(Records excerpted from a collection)
==========

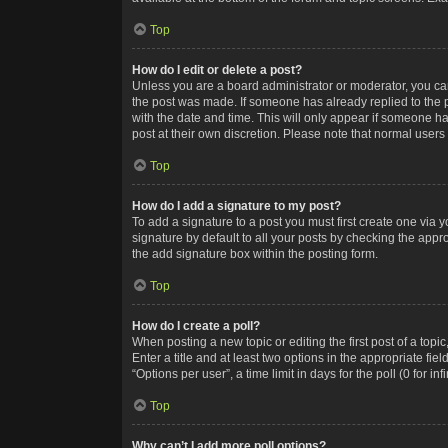
Top
How do I edit or delete a post?
Unless you are a board administrator or moderator, you can o
the post was made. If someone has already replied to the po
with the date and time. This will only appear if someone ha
post at their own discretion. Please note that normal user
Top
How do I add a signature to my post?
To add a signature to a post you must first create one via
signature by default to all your posts by checking the appr
the add signature box within the posting form.
Top
How do I create a poll?
When posting a new topic or editing the first post of a topi
Enter a title and at least two options in the appropriate f
“Options per user”, a time limit in days for the poll (0 for in
Top
Why can’t I add more poll options?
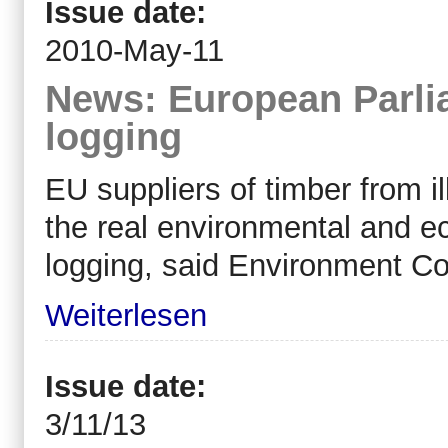
Issue date:
2010-May-11
News: European Parlia
logging
EU suppliers of timber from il
the real environmental and 
logging, said Environment 
Weiterlesen
Issue date:
3/11/13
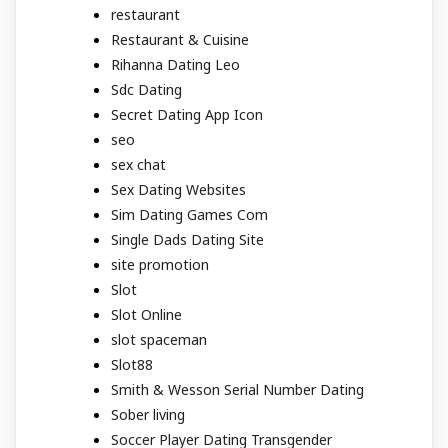
restaurant
Restaurant & Cuisine
Rihanna Dating Leo
Sdc Dating
Secret Dating App Icon
seo
sex chat
Sex Dating Websites
Sim Dating Games Com
Single Dads Dating Site
site promotion
Slot
Slot Online
slot spaceman
Slot88
Smith & Wesson Serial Number Dating
Sober living
Soccer Player Dating Transgender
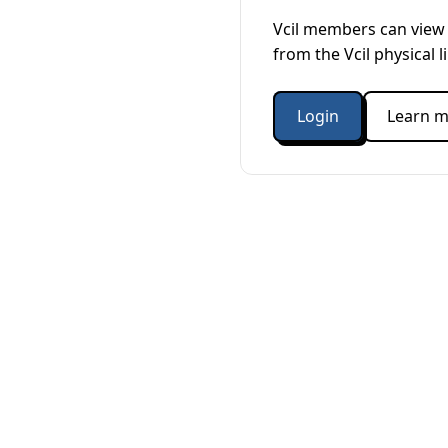
Vcil members can view 
from the Vcil physical l
Login
Learn m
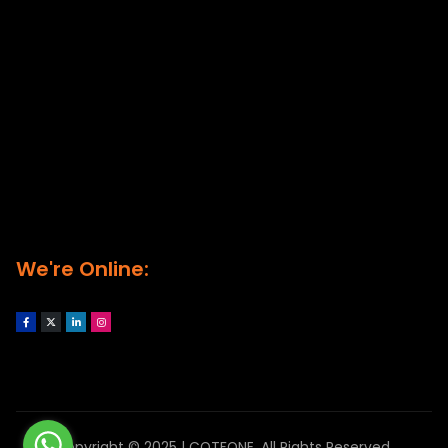
We're Online:
Copyright © 2025 | COTFONE. All Rights Reserved.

==========

> What you will do: Each line of the data that contains "someone" belongs in the answer.

> Response:
the post was made. If someone has already replied to the po
with the date and time. This will only appear if someone ha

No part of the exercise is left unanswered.